Cost of ration increased marginally but proportionately with increased level of feed additive i.e., MOS incorporation in the diets of the broiler chickens. Significant differences were found among all the groups for average total weight gain (P<0.05), better FCR (P<0.05), cost/kg live weight gain (P<0.05) and cost/kg dressed weight (P<0.05); however, feed intake, total cost of feed and dressed weight remained similar among all the groups.
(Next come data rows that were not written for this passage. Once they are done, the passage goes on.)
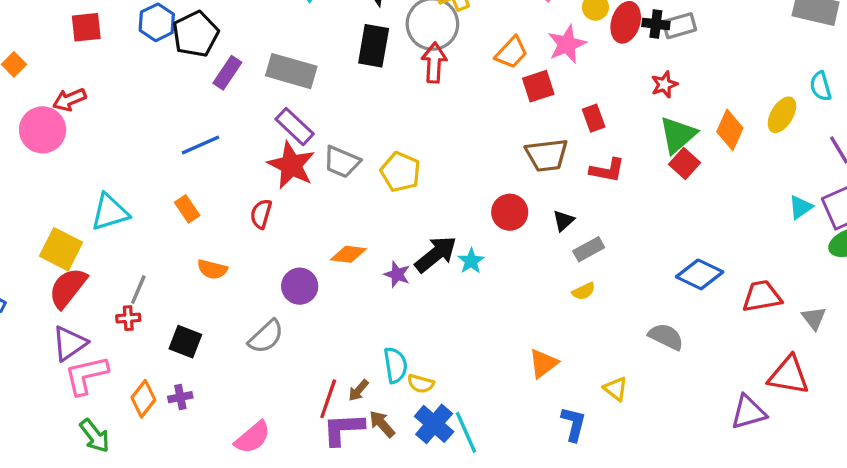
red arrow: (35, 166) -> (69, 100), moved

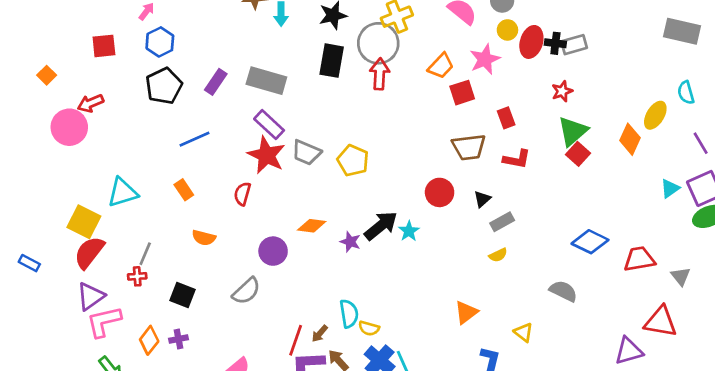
black pentagon: (195, 34) -> (164, 86), moved
orange diamond: (730, 130) -> (630, 139), moved

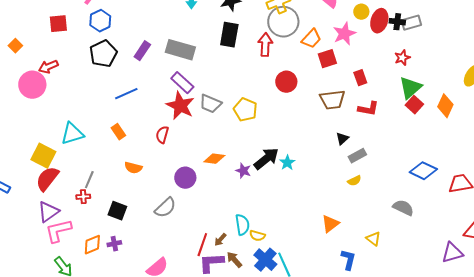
gray circle: (378, 43) -> (283, 22), moved
orange diamond: (630, 139) -> (445, 106), moved
red circle: (440, 192) -> (286, 82), moved
orange diamond: (149, 340) -> (92, 245), turned 30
Average cost per kg live weight gain (Rs.) was found significantly lower (P<0.05) in M0.5 (60.42) over M0 and M1 (71.26 and 70.01, respectively). Similar trend was found for cost/kg dressed weight also. Eseceli et al. (2010) reported similar feed cost for live weight gain in broiler birds fed on diet supplemented with MOS as compared to control diets added with antibiotics.
Supplementation of diet with MOS in the poultry ration resulted in improved growth performance, feed intake and FCR resulting in low cost of production of broiler birds leading to better profitability. The optimum MOS level was found to be 0.5% of the basal diet for improved growth and production performances of broiler chickens.